The S&P 500’s average daily percent change in January was just  plus or minus 0.33 percent. In the 1,069 months since 1928, January of 2017 ranks as the 66th smallest average daily move for a given month in the S&P 500’s history. 

For the month of January specifically, there have only been five other Januarys where the S&P 500 saw an average daily percentage move that was smaller than this January.  Looking ahead to this month, quiet Januarys haven’t had any notable impact on market returns in February: The S&P 500 has been up following three of those five Januarys, with a median gain of 0.99 percent. 

Friday, February 3, 2017

January's Jobs Report

The American economy generated 227,000 new jobs in January, marking the biggest gain in four months. Because the workforce expanded as well, the unemployment rate rose a tick to 4.8 percent, the Bureau of Labor Statistics said this morning.

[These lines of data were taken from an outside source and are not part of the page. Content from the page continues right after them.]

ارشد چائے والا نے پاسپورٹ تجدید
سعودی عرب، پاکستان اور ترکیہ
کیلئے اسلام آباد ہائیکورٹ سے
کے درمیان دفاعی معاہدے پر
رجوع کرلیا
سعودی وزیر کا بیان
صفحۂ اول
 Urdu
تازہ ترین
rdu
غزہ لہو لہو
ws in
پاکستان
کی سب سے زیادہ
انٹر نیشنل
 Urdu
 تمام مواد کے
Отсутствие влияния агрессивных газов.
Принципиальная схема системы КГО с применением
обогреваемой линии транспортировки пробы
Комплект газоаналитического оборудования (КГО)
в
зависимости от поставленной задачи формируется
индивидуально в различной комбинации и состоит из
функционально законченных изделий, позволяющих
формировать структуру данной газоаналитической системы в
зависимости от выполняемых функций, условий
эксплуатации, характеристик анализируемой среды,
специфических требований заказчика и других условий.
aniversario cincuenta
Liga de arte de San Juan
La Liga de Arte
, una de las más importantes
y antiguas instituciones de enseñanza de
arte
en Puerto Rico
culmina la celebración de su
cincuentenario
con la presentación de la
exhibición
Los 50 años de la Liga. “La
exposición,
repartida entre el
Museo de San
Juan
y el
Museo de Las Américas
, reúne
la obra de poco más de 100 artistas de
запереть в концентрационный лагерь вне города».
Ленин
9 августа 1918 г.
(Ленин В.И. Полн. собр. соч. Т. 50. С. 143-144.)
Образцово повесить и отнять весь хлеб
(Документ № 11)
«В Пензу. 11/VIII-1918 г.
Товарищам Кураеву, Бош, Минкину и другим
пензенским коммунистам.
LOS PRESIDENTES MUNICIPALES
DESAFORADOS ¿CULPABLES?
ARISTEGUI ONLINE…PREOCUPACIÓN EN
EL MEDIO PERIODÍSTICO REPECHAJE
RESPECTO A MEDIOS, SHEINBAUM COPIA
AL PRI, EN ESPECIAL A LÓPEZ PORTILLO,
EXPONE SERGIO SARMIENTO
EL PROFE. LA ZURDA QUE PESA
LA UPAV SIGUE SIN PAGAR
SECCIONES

Retail trade added 46,000 jobs in January, the single-best gain for any sector, which seems a bit odd, given it happened in the post-holiday shopping season. Clothing and clothing accessories added 18,000, electronics and appliance stores added 8,000, and furniture and home-furnishings stores added 6,000.

One downside: The change in total nonfarm payroll employment for November was revised down from 204,000 jobs to 164,000. Over the past three months, job gains have averaged 183,000 per month.

Thursday, February 2, 2017

Reading the Fed Announcement

At its first meeting of 2017 yesterday, the Federal Reserve left its benchmark rate unchanged in a range of 0.50  percent to 0.75 percent, as expected. But it also gave no indication when the next rate hike might come, meaning we could have rates this low for a while yet.

The Fed noted the improvement in both business and consumer sentiment since its December meeting, when it did raise rates. But household spending growth has been moderate, and business fixed investment remains soft.

Last December's dot plot forecast suggested that the Fed was considering raising rates three times in 2017. It would have made sense for the Fed to hike in March if that was still the expectation, but yesterday's announcement makes that less likely to happen.

Wednesday, February 1, 2017

Two Ways for Earnings

So far this earnings season, the average stock that has reported has gained 0.13 percent on its earnings reaction day, which is the first trading day following a stock’s earnings report.  But the reading has been quite different depending on what sector the stock has been in.

Stocks in the energy and materials sectors that have reported earnings this season have been getting positive reactions. The average energy stock has gained 0.86 percent on its earnings reaction day, while the average materials stock has gained 0.81 percent.

Meanwhile, consumer staples and health care stocks have had dreadful reactions to their earnings this season.  The average consumer staples stock that has reported has fallen 1.61 percent on its earnings reaction day, while the average health care stock has fallen 1.28 percent.